I drowned out the voice as best I could, singing in my own mind the motto that I had adopted; 'It's okay. Perfectly okay.'

Like a silent spector I made my way down the stairs towards the door where I grabbed my coat. Putting it on I headed to the kitchen to write a note to my fellow pilots. Didn't want Quatre to worry.

It was a big surprise when I found Quatre sitting in the kitchen, drinking a cup of tea. His eyes had large bags under them.
I guess even Quatre has his demons. It seems to be part of the territory.

"Oi. Q-man. You okay pal?" Quatre looked up at my enterance, showing no signs of surprise at my obvious intention to go outside even at this time in the morning. Instead he smiled slightly. "Yes, just having a little trouble sleeping." With a gesture he offered the seat next to him for my occupation. So I sat.

We must have passed the good part of an hour before Quatre spoke. When he did it was to say something I had not expected in the least.

"You do know what day this is, right?" I was startled, I had almost forgotten. No wonder I had dreamed, today was the anniversary of the Maxwell Church Massacre. Quatre was watching me carefully, I nodded. My Arabian friend offered a warm smile, "Go on then. I'll make something up, unless you want them to know." Shooting Quatre a grin, I got up. That was just like him to think of others first.

"Feel free to tell them. They'll understand."

I spent the better part of the day wandering, stopping only long enough to eat breakfast, then lunch. My own demons followed me. Memories of the past. Worries for the future. It seemed to me that I had come from blood and sorrow only to be traveling into more blood and sorrow. I didn't doubt the future held plenty of that in store, it is part of war. At the time I didn't dare imagine that it would one day be over. The lives of normal people was and remains a mystery.

Eventually sometime around mid-afternoon I found myself at the steps of a small parish. On a sudden whim I went in.

It was extremely small on the inside as well, it couldn't have held more than one hundred people. But the intimacy was nice and the church itself was as beautiful as any I have ever seen.
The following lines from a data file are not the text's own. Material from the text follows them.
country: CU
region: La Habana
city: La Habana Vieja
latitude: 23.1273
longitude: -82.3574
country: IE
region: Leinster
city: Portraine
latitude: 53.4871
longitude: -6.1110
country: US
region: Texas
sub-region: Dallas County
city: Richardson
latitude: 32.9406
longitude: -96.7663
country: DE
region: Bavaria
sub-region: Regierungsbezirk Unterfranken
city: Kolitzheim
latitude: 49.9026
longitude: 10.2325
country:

An overwhelming sense of peace and belonging filled me as I sat in one of the pews. Churches have always done this for me, even as they bring up difficult memories they also preserve good ones. Besides, you could feel the pressence of God in that place, enough to comfort even the most weighted hearts. It's as if He is there, speaking in way we cannot hear. And I prayed.

I prayed for all those I had killed, all those I had failed to save, all those I would kill in the future, and those I would fail to save in the future. And when I was done I sat there thinking nothing, with tears streaming down my face.
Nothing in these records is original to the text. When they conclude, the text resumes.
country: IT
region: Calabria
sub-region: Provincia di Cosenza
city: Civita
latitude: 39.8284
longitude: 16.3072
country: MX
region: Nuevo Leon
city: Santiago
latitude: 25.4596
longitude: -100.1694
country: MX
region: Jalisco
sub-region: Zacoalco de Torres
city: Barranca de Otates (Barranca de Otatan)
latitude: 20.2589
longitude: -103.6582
It was then that I noticed a girl standing off by herself, reading aloud a passage from the Bible. I got the impression she was practicing for an upcoming mass. Listening closely I could hear very little of what she was saying. Except for one verse.

Grinning I got up and walked out of the church. Maybe part of me was the "God of Death" but I was also Duo Maxwell. And the Father, the Son and the Holy Spirit are all in me.



It is the Lord who goes before you; he will be with you, he will not fail you or forsake you; do not fear or be dismayed.